Workshop at Sunbelt: May 21, 2013
Since Twitter’s creation in 2006, it has become one of the most popular microblogging platforms in the world. By virtue of its popularity, the relative structural simplicity of Twitter posts, and a tendency towards relaxed privacy settings, Twitter has also become a popular data source for research on a range of topics in sociology, psychology, political science, and anthropology. Nonetheless, despite its widespread use in the research community, there are many pitfalls when working with Twitter data.

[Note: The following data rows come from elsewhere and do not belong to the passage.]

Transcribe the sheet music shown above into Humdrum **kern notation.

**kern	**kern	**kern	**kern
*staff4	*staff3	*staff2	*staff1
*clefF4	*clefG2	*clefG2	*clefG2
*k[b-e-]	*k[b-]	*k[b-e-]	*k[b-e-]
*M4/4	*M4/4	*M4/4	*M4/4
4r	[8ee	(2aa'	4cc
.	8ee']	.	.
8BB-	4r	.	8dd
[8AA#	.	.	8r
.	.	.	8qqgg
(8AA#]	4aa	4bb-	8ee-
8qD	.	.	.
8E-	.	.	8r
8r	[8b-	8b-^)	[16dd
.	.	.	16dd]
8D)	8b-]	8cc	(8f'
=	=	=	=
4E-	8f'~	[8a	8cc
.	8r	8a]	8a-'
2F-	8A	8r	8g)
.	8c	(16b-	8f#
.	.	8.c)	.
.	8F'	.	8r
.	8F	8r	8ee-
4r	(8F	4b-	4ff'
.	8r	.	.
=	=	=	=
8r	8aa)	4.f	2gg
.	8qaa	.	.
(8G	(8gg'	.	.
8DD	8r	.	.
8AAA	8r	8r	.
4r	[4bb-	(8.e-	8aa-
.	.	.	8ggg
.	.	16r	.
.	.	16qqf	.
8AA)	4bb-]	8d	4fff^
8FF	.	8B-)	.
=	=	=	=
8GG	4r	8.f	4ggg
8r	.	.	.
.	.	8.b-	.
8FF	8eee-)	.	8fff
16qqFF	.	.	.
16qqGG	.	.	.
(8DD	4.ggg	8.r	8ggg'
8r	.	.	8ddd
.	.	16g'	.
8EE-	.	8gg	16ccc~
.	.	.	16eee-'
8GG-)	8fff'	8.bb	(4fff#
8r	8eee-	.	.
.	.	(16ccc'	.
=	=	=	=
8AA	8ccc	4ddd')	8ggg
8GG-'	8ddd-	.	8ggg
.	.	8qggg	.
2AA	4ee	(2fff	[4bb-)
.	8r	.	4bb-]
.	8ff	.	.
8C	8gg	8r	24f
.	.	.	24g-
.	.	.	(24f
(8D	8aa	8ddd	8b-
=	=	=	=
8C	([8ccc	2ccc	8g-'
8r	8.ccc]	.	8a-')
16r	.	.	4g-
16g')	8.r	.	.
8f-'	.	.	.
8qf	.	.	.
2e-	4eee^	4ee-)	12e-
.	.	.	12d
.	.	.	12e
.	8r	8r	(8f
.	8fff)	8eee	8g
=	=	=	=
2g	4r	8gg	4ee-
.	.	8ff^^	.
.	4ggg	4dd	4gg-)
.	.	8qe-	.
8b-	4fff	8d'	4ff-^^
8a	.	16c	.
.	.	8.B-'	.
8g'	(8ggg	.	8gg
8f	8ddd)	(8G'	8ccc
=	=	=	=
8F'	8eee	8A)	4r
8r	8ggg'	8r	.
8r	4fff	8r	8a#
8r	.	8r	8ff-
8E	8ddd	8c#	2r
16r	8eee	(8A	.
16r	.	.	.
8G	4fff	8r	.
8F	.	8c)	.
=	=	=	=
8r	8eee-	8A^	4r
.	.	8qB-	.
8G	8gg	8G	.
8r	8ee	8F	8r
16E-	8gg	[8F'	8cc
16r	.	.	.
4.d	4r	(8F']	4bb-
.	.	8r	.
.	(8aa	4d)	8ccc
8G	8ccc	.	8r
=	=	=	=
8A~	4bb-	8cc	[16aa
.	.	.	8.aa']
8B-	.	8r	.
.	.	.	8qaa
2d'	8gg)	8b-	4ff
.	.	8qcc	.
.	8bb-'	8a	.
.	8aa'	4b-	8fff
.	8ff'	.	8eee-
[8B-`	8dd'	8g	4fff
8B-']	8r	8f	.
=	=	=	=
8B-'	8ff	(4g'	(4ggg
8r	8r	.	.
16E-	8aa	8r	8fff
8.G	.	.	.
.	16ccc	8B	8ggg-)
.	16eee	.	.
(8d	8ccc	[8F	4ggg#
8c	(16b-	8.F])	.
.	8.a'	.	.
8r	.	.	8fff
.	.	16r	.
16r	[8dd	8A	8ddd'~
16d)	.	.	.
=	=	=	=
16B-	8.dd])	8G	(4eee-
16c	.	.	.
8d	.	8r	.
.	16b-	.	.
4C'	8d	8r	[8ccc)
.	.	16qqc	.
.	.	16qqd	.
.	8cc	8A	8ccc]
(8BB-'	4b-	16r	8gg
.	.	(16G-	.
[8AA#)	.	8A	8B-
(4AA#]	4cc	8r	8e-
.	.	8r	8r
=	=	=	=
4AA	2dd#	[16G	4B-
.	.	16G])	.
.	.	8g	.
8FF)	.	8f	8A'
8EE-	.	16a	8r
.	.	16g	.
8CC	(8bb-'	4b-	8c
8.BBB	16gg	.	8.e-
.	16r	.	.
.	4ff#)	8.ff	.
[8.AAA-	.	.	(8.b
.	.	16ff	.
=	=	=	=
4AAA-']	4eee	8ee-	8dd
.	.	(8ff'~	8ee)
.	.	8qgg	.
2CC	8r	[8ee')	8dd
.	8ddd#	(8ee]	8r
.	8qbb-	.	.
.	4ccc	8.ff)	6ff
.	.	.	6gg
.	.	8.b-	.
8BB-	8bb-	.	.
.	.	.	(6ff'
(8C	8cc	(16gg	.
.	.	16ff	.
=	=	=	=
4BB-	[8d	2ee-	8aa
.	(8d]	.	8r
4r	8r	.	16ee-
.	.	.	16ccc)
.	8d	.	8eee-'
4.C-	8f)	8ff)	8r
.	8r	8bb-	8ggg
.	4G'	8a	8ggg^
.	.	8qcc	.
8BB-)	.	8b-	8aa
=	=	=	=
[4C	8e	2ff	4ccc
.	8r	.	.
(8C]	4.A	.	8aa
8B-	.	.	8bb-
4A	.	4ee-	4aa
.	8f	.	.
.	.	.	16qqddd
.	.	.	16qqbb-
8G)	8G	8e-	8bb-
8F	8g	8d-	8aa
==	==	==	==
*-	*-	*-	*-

In this workshop, we will lead participants through the entire Twitter-based research pipeline: from obtaining Twitter data all the way through performing some of the sophisticated analyses that have been featured in recent high-profile publications. Participants will leave with able to independently collect Twitter data and analyze a wide array of social processes present in the data, from sentiment to social network structure.
In the first section of the tutorial, we will cover the nuts and bolts of obtaining and working with a Twitter dataset including: using the Twitter API, the firehose, and rate limits; strategies for storing and filtering Twitter data; and how to publish your dataset for other researchers to use.
In the second section, we will delve into techniques for analyzing Twitter content. We will focus on several widely used techniques including the measurement of mood and sentiment; entity extraction; and mention, retweet, and follower-based social network extraction. Some time will also be given to more experimental techniques including latent attribute inference and topic classification. Throughout time will be given to explain the theoretical basis for the methods, but the primary focus will be on showing participants how to do the various analyses.
We assume that participants will have little to no prior experience with mining Twitter or other social network datasets. As the workshop will be interactive, participants are encouraged to bring a laptop. Code examples and exercises will be given in Python, thus participants should have some familiarity with the language. However, all concepts and techniques covered will be language-independent, so any individual with some background in scripting or programming will benefit from the workshop.
In order to be able to follow along with the exercises, please setup your machine with Python 2.7.